I would like a non-profit that just pays back the spare money even more. I do not know how this would work with regulations. I guess in Germany this could be done through a "Genossenschaft", which Wikipedia tells me has an US equivalent called co-op. Would this actually work?

Edit: Realized that you could just grant discounts as there cannot be a profit anyway. Would be awesome to see several companies with the same model, first competing on prices and ultimately the percentage of the fixed fee.

4 comments

The structure you describe is called "Versicherungsverein auf Gegenseitigkeit" in Germany. They are the oldest kind of insurance and still occupy a respectable portion of the market.

Public social insurance is even more P2P than that as dues are calculated based on actual payouts. This is most pronounced in the mandatory worker's accident insurance where employers just pay their share (based on size and risk profile) of last year's claims in their sector.

The English term for that is "Mutual insurance" and they exist in almost any country.
According to the video ("The Science Behind Lemonade") linked on the homepage, it seems the key difference is this company take a flat fee while other insurance company "makes profit" from declining claim , so the Lemonade has no incentive to decline a claim which makes the claim process fast; and also they donate the extra profit to charity
That doesn't sound right -- a claim should be paid out or denied based on the veracity of the claim, not on the profit motive of the company. Sure, a for-profit company has extra incentive to vet claims, but so does Lemonade (since they dont want to be swindled).

Traditional insurance companies make their margins on the cash they have to hold on hand.

They're capitalizing on the lack of trust people have for typical insurance companies. Even though a claim "should be" paid out based on the veracity of the claim, I think there's a population that doesn't trust the insurance company to operate this way.
I'd agree with that. There's a general feeling that people are surprised when their insurance companies pay out/cover some big cost (like rot), rather than it just being part of life. That says something about how much we trust existing insurance companies.
... extra profit donated? Why would I choose that over lower prices?
It's generally difficult to find any form of funding/backing as a co-op, as it's far riskier when your sources of funding can't vet all the people who have legal power to push your organisation in a certain direction.
Not sure how to answer your question directly but perhaps you're missing a bigger point.

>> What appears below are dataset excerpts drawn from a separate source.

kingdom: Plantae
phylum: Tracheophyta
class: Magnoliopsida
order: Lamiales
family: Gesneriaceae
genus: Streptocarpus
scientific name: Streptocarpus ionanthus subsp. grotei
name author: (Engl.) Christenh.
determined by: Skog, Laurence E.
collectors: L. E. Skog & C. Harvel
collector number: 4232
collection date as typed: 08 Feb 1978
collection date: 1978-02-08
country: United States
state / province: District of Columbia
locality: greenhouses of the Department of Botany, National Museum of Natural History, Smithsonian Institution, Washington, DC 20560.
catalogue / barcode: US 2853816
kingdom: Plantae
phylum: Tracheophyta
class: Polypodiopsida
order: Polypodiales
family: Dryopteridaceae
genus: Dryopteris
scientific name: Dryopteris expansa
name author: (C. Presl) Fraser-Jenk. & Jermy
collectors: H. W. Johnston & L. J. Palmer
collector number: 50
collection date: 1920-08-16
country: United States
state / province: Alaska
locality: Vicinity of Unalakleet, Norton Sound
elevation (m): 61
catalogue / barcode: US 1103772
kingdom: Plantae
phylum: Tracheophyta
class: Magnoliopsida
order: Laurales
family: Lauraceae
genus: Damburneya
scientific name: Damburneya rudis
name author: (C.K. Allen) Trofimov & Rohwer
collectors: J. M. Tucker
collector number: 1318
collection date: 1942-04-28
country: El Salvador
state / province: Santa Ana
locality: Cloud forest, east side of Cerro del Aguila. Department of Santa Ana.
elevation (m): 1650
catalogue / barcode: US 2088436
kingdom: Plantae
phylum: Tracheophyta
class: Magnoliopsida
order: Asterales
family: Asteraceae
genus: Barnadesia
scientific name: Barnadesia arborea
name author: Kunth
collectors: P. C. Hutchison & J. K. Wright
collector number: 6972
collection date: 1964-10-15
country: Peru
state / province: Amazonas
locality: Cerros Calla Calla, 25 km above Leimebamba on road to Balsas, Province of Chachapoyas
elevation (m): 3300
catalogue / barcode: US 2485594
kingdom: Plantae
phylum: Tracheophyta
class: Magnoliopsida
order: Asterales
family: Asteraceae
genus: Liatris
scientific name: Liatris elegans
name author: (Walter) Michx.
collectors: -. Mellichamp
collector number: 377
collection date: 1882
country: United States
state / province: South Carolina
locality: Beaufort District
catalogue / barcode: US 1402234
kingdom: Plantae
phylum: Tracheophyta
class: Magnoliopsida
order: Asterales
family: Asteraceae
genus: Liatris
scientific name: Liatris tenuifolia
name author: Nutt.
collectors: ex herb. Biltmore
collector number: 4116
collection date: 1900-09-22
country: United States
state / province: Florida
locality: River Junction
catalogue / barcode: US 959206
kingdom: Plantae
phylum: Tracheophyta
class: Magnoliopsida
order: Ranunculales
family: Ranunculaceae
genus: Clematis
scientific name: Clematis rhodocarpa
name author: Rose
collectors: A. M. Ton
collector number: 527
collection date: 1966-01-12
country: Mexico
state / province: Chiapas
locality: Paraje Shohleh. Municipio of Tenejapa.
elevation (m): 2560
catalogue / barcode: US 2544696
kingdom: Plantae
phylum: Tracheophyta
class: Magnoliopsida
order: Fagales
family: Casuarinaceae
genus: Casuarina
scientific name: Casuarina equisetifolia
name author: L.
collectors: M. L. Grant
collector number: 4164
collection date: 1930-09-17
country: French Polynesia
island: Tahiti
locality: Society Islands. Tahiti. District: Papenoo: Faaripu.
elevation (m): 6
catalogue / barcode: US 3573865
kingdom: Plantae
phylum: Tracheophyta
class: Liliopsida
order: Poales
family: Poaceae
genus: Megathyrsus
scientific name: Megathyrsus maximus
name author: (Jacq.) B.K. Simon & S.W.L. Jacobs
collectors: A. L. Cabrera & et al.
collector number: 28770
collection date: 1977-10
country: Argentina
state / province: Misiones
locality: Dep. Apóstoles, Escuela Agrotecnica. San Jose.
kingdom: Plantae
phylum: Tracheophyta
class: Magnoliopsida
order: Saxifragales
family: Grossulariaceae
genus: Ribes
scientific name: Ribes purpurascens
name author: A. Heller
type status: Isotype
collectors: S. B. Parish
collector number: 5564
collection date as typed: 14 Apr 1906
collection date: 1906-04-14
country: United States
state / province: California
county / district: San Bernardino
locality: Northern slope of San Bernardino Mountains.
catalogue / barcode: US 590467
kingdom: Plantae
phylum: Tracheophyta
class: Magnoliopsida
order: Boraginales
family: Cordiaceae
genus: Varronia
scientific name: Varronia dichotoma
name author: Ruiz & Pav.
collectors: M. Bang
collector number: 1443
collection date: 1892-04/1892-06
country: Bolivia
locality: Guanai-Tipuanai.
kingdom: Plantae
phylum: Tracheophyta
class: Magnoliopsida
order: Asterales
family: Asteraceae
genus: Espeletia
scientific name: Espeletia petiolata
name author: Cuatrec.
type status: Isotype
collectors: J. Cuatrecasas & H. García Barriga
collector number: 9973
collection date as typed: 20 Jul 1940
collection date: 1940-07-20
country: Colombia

The price and ease of use difference compared to legacy companies is huge.
Was not criticizing the company at all, just wondering why it calls itself P2P and whether my payback model would work.
Daniel from Lemonade here. Totally understand how P2P can be confusing as a term. What we mean by it is that we use each group's premiums to pay their claims, with leftover money going back to the group's common cause. To us P2P is a shorthand for: 'it's not our money'!
While I understand the sentiment it seems like a confusing message to put out there. With the "P2P" label when it's not a typical P2P model.